He was Nikola Tesla, and the year was 1899. Tesla and other soldiers of the industrial revolution will be honored Sunday, when the National Inventor's Hall of Fame celebrates Inventors Day.
Tesla was inducted into the hall in 1975 alongside Wilbur and Orville Wright, Guglielmo Marconi and Samuel Morse. The select group also includes such visionaries as Thomas Edison, Alexander Graham Bell, Cyrus McCormick, Enrico Fermi and Louis Pasteur.
Back at the turn of the century, Tesla was doing his experimentation in a barn-like laboratory topped by a copper ball on the plains east of the city, a laboratory that must have been as frightening as it was fascinating — the kind of place Frankenstein would have liked.
“Colorado is a country famous for its natural displays of electric force,” wrote the dark-haired, mustachioed Yugoslavian in his book “Experiments with Alternate Currents of High Potential and High Frequency.”
“In that dry and rarefied atmosphere the sun's rays beat objects with fierce intensity,” he wrote. “I raised steam to a dangerous pressure in barrels filled with concentrated salt solution, and the tinfoil of some of my elevated terminals shriveled up in a fiery blaze.
“On one occasion 12,000 discharges occurred, all in a radius of certainly less than 50 kilometers from the laboratory. Many of them resembled gigantic trees of fire, with the trunks up or down.” Such a madman became one of the greatest inventors of all time.

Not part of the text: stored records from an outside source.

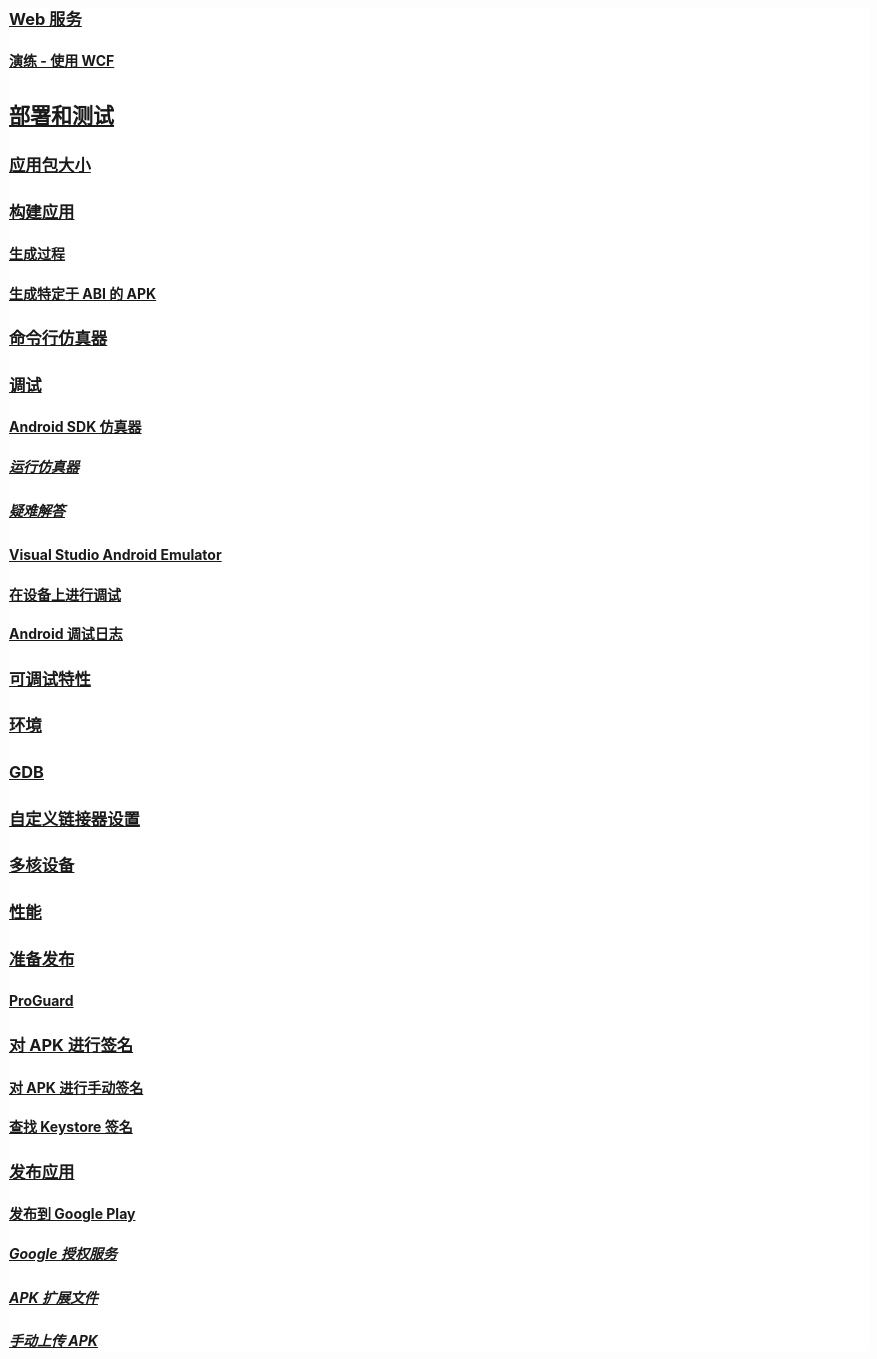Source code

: ### [Web 服务](~/cross-platform/data-cloud/web-services/index.md?context=xamarin/android)
#### [演练 - 使用 WCF](~/cross-platform/data-cloud/web-services/walkthrough-working-with-wcf.md?context=xamarin/android)

## [部署和测试](deploy-test/index.md)
### [应用包大小](deploy-test/app-package-size.md)
### [构建应用](deploy-test/building-apps/index.md)
#### [生成过程](deploy-test/building-apps/build-process.md)
#### [生成特定于 ABI 的 APK](deploy-test/building-apps/abi-specific-apks.md)
### [命令行仿真器](deploy-test/command-line-emulator.md)
### [调试](deploy-test/debugging/index.md)
#### [Android SDK 仿真器](deploy-test/debugging/android-sdk-emulator/index.md)
##### [运行仿真器](deploy-test/debugging/android-sdk-emulator/running-the-emulator.md)
##### [疑难解答](deploy-test/debugging/android-sdk-emulator/troubleshooting.md)
#### [Visual Studio Android Emulator](deploy-test/debugging/visual-studio-android-emulator.md)
#### [在设备上进行调试](deploy-test/debugging/debug-on-device.md)
#### [Android 调试日志](deploy-test/debugging/android-debug-log.md)
### [可调试特性](deploy-test/debuggable-attribute.md)
### [环境](deploy-test/environment.md)
### [GDB](deploy-test/gdb.md)
### [自定义链接器设置](deploy-test/linker.md)
### [多核设备](deploy-test/multicore-devices.md)
### [性能](deploy-test/performance.md)
### [准备发布](deploy-test/release-prep/index.md)
#### [ProGuard](deploy-test/release-prep/proguard.md)
### [对 APK 进行签名](deploy-test/signing/index.md)
#### [对 APK 进行手动签名](deploy-test/signing/manually-signing-the-apk.md)
#### [查找 Keystore 签名](deploy-test/signing/keystore-signature.md)
### [发布应用](deploy-test/publishing/index.md)
#### [发布到 Google Play](deploy-test/publishing/publishing-to-google-play/index.md)
##### [Google 授权服务](deploy-test/publishing/publishing-to-google-play/google-licensing-services.md)
##### [APK 扩展文件](deploy-test/publishing/publishing-to-google-play/apk-expansion-files.md)
##### [手动上传 APK](deploy-test/publishing/publishing-to-google-play/manually-uploading-the-apk.md)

He conceived an effective method for utilizing alternating current, which ended the steam age, put the United States on electric power and made construction of the internal combustion engine possible.
Although he died in 1943, his electric genius is very much alive. Memory of him remains strong in the science community and in Colorado Springs — where he did some of his most important work — as well as in his many other residences in this country and abroad. In 1966 Colorado Springs honored him with the dedication of a historical marker in Memorial Park.
“It is quite possible Tesla was the greatest inventor who ever lived,” Eugene C. Goodwin of Westinghouse Electric said at the dedication. “He may have done more to change our lives than any man in history.” But back in 1899, the Colorado Springs Electric Co. wasn't impressed — not after his fireworks display accompanied by a deafening roar had ruined the city generator.
“That's the last free power you'll get from this company!” they told him, Inez Hunt and Wanetta Draper wrote in their book “Lightning in His Hand.” Nevertheless, Colorado Springs was one of his favorite locations. He wrote, “The perfect purity of the air, the unequaled beauty of the sky, the imposing sight of a high mountain range, all contributed to make conditions for scientific observations ideal.”
Tesla was born in 1856 and made his first discoveries and inventions in Gratz, Austria, and the University of Prague. In 1884 he arrived in the United States with four cents in his pocket, and within four years had sold his patents to Westinghouse for a million dollars. In 1899 he came to Colorado Springs and built a laboratory. According to Draper and Hunt, “He was dealing with such a concentration of power that could kill in an instant.”
“At times the very grass seemed to crackle with electricity, and sparks an inch long could be drawn from the water hydrant at a distance of 300 feet from the laboratory.”
Tesla left Colorado Springs in 1900 for New York, with plans to establish a world radio broadcasting station. Construction problems set him back on that venture. In 1934 he announced the discovery of a secret death ray, possibly the later laser beam. He attributed the discovery to experiments he conducted while living here.